Loving v. Virginia is an opera strongly focused on duality: the family versus the state, morality versus the law. The idea of opposition is embedded in the title. Mezzo-soprano Denyce Graves-Montgomery, who directed the production, leveraged this dynamic. The simple but effective set design by Mikiko Suzuki MacAdams deployed sets of doors to stand for the Jeters’ and Lovings’ homes in Virginia. This device underlined the danger of crossing the threshold between private and public space as the Lovings could freely be together indoors while stepping outside risked legal sanction. McAdams’ contrasting projections of pastoral Caroline County fields and dark, claustrophobic mid-century DC spoke to the Lovings’ homesickness. (A set piece of a DC stoplight bristling with a confusing mass of signage struck this resident of the nation’s capital as highly accurate.)

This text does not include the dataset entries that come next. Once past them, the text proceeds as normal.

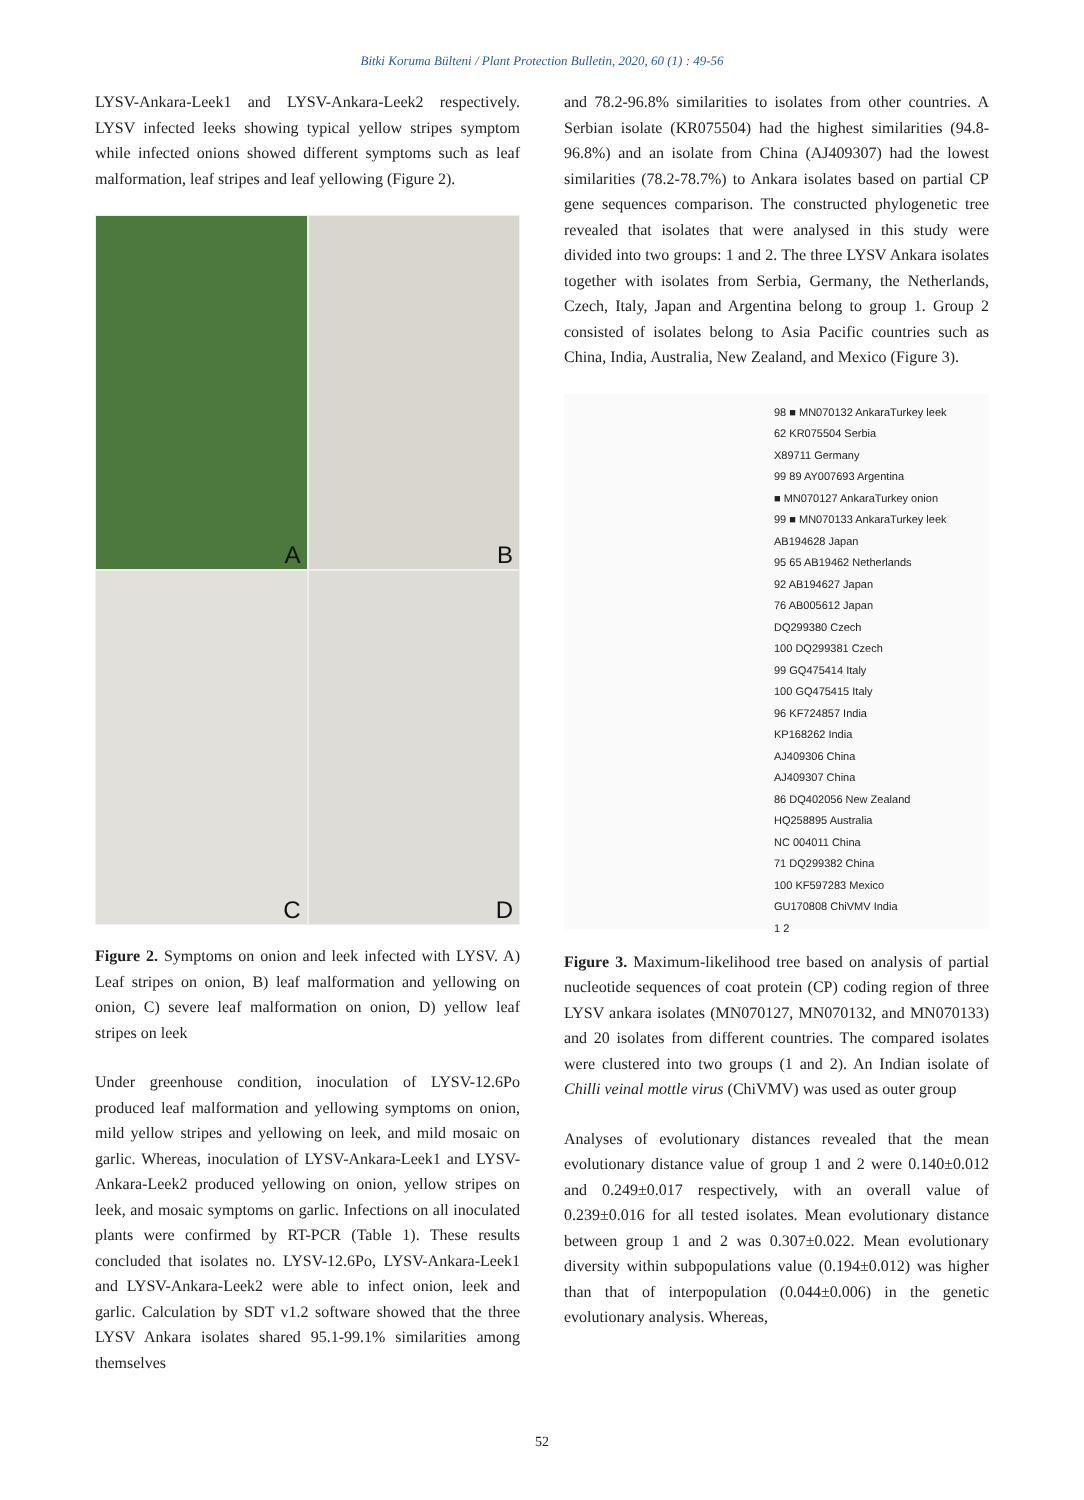Bitki Koruma Bülteni / Plant Protection Bulletin, 2020, 60 (1) : 49-56
LYSV-Ankara-Leek1 and LYSV-Ankara-Leek2 respectively. LYSV infected leeks showing typical yellow stripes symptom while infected onions showed different symptoms such as leaf malformation, leaf stripes and leaf yellowing (Figure 2).
A
B
C
D
Figure 2. Symptoms on onion and leek infected with LYSV. A) Leaf stripes on onion, B) leaf malformation and yellowing on onion, C) severe leaf malformation on onion, D) yellow leaf stripes on leek
Under greenhouse condition, inoculation of LYSV-12.6Po produced leaf malformation and yellowing symptoms on onion, mild yellow stripes and yellowing on leek, and mild mosaic on garlic. Whereas, inoculation of LYSV-Ankara-Leek1 and LYSV-Ankara-Leek2 produced yellowing on onion, yellow stripes on leek, and mosaic symptoms on garlic. Infections on all inoculated plants were confirmed by RT-PCR (Table 1). These results concluded that isolates no. LYSV-12.6Po, LYSV-Ankara-Leek1 and LYSV-Ankara-Leek2 were able to infect onion, leek and garlic. Calculation by SDT v1.2 software showed that the three LYSV Ankara isolates shared 95.1-99.1% similarities among themselves
and 78.2-96.8% similarities to isolates from other countries. A Serbian isolate (KR075504) had the highest similarities (94.8-96.8%) and an isolate from China (AJ409307) had the lowest similarities (78.2-78.7%) to Ankara isolates based on partial CP gene sequences comparison. The constructed phylogenetic tree revealed that isolates that were analysed in this study were divided into two groups: 1 and 2. The three LYSV Ankara isolates together with isolates from Serbia, Germany, the Netherlands, Czech, Italy, Japan and Argentina belong to group 1. Group 2 consisted of isolates belong to Asia Pacific countries such as China, India, Australia, New Zealand, and Mexico (Figure 3).
98 ■ MN070132 AnkaraTurkey leek
62 KR075504 Serbia
X89711 Germany
99 89 AY007693 Argentina
■ MN070127 AnkaraTurkey onion
99 ■ MN070133 AnkaraTurkey leek
AB194628 Japan
95 65 AB19462 Netherlands
92 AB194627 Japan
76 AB005612 Japan
DQ299380 Czech
100 DQ299381 Czech
99 GQ475414 Italy
100 GQ475415 Italy
96 KF724857 India
KP168262 India
AJ409306 China
AJ409307 China
86 DQ402056 New Zealand
HQ258895 Australia
NC 004011 China
71 DQ299382 China
100 KF597283 Mexico
GU170808 ChiVMV India
1 2
Figure 3. Maximum-likelihood tree based on analysis of partial nucleotide sequences of coat protein (CP) coding region of three LYSV ankara isolates (MN070127, MN070132, and MN070133) and 20 isolates from different countries. The compared isolates were clustered into two groups (1 and 2). An Indian isolate of Chilli veinal mottle virus (ChiVMV) was used as outer group
Analyses of evolutionary distances revealed that the mean evolutionary distance value of group 1 and 2 were 0.140±0.012 and 0.249±0.017 respectively, with an overall value of 0.239±0.016 for all tested isolates. Mean evolutionary distance between group 1 and 2 was 0.307±0.022. Mean evolutionary diversity within subpopulations value (0.194±0.012) was higher than that of interpopulation (0.044±0.006) in the genetic evolutionary analysis. Whereas,
52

Graves-Montgomery’s blocking of the Law Chorus, whether moving as a phalanx across the stage or crowding Mildred Loving in her claustrophobic jail cell, lent insights to the production, though the masks obscuring their faces suggested the Man in the Iron Mask more than the long arm of the law. Period-appropriate costumes by Jessica Jahn gave the production an immersive quality, while thoughtful lighting by Xavier Pierce emphasized the opera’s themes by placing the Lovings in stark visual opposition to the unjust society in which they lived. Virginia Opera will continue its commitment to contemporary work and exploration of the commonwealth’s history next season with a production of Jake Heggie and Gene Scheer’s Intelligence, an opera about Civil War spies in Richmond.